Prompt:
From the listing below, pull out every line that contains the word "will".

■ ■ ■ ■ ■ ■ ■

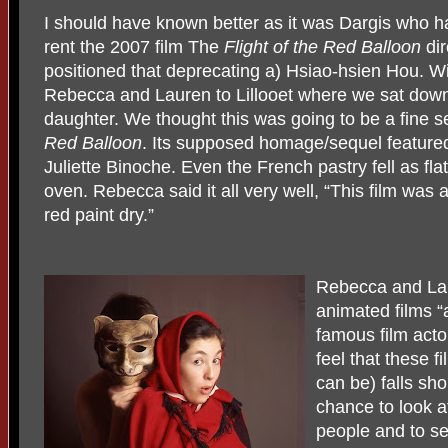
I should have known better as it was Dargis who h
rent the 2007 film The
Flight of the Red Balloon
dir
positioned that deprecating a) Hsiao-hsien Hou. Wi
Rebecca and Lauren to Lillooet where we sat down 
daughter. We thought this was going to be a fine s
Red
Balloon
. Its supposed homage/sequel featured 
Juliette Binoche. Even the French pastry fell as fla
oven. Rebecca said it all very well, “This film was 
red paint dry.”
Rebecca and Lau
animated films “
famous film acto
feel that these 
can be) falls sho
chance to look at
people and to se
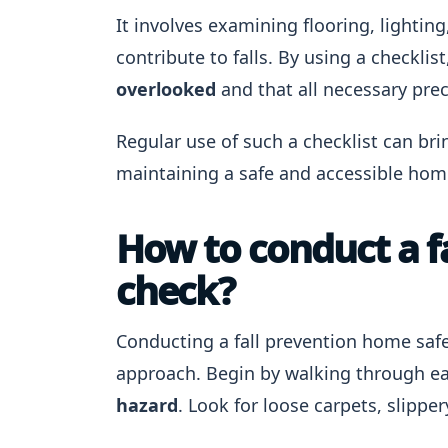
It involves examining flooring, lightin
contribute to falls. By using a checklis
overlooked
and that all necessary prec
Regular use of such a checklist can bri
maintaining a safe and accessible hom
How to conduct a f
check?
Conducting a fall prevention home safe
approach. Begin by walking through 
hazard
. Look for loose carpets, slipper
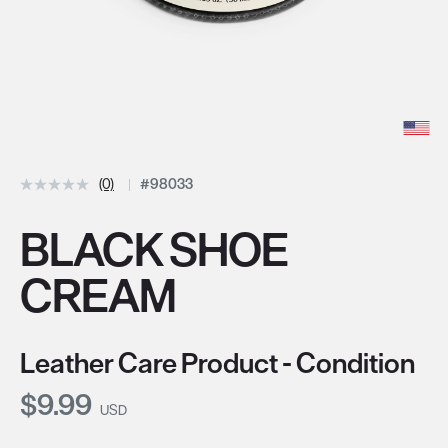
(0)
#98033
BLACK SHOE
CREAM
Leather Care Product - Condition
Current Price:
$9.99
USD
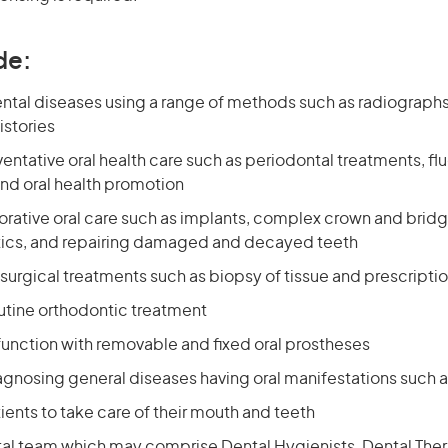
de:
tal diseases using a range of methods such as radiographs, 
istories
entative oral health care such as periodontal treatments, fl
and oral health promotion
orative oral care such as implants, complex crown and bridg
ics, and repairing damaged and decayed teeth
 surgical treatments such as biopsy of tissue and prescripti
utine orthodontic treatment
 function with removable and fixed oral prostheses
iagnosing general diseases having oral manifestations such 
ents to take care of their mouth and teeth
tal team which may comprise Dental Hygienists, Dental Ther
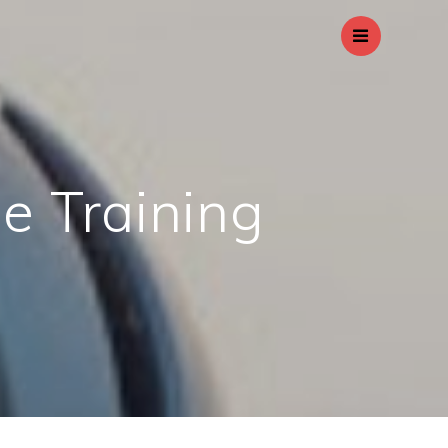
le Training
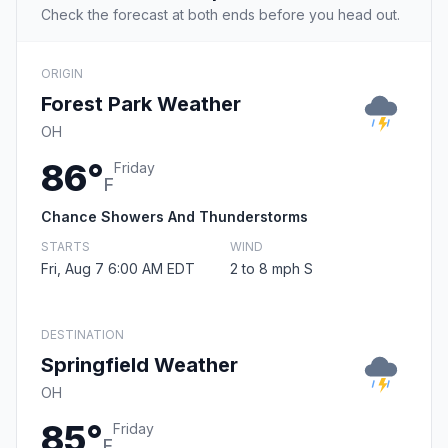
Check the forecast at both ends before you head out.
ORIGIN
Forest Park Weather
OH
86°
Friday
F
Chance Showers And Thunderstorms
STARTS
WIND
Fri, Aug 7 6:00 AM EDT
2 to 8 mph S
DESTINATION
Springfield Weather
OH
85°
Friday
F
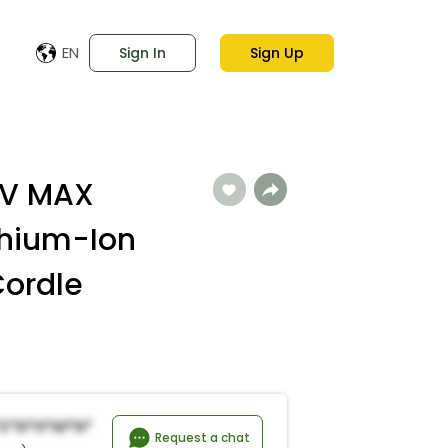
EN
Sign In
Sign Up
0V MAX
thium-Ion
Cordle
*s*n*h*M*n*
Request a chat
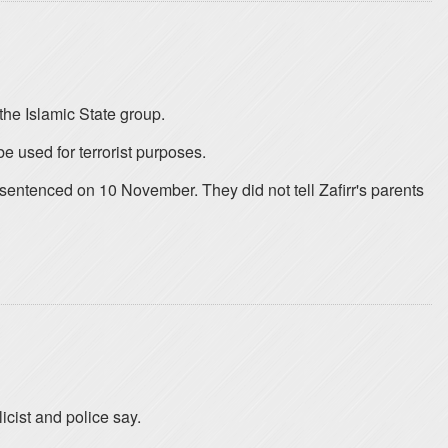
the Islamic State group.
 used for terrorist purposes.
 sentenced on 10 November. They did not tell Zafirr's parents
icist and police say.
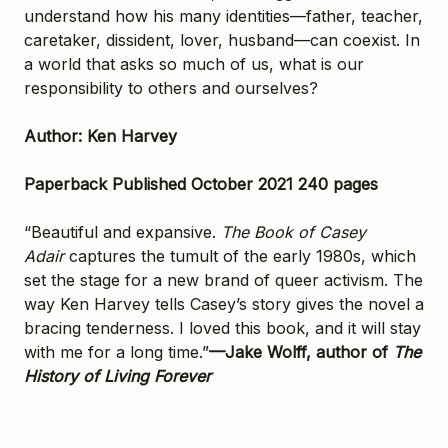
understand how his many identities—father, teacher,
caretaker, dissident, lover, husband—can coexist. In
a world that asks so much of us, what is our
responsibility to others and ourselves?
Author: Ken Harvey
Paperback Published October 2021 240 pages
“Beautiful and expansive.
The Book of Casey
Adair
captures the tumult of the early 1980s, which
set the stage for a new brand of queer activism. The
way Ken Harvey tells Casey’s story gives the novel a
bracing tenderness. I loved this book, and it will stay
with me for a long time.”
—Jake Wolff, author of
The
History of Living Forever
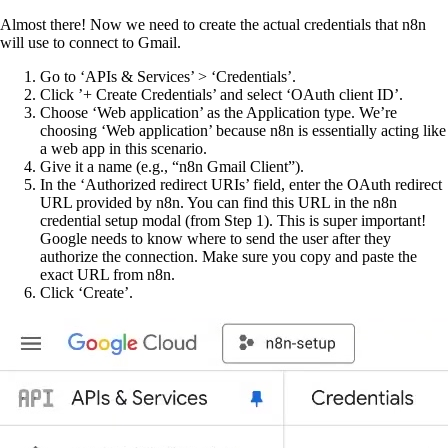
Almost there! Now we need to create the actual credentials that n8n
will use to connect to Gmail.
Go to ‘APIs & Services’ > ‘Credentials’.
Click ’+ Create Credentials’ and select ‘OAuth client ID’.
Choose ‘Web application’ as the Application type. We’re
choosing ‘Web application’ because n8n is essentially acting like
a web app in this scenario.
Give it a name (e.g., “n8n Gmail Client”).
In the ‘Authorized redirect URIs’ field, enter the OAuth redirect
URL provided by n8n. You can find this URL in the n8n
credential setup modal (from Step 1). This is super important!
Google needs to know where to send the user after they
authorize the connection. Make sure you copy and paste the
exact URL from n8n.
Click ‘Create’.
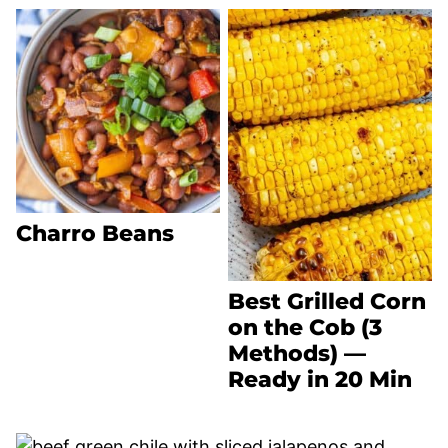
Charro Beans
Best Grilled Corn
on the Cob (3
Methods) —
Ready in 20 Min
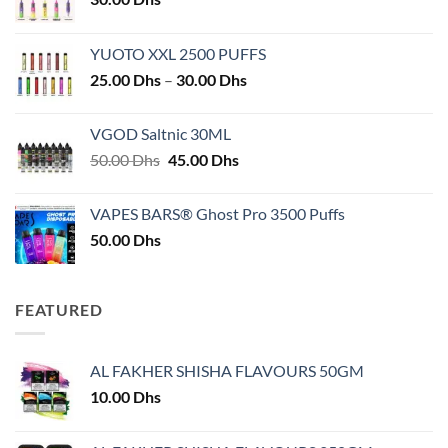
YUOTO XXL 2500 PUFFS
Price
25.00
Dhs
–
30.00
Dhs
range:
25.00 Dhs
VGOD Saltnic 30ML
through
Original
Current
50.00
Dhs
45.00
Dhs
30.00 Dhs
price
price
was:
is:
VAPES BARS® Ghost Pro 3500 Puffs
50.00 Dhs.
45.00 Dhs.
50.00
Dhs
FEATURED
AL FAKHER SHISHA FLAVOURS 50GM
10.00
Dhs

■ ■ ■ ■ ■ ■ ■

Answer section:
bracing tenderness. I loved this book, and it will stay
will use to connect to Gmail.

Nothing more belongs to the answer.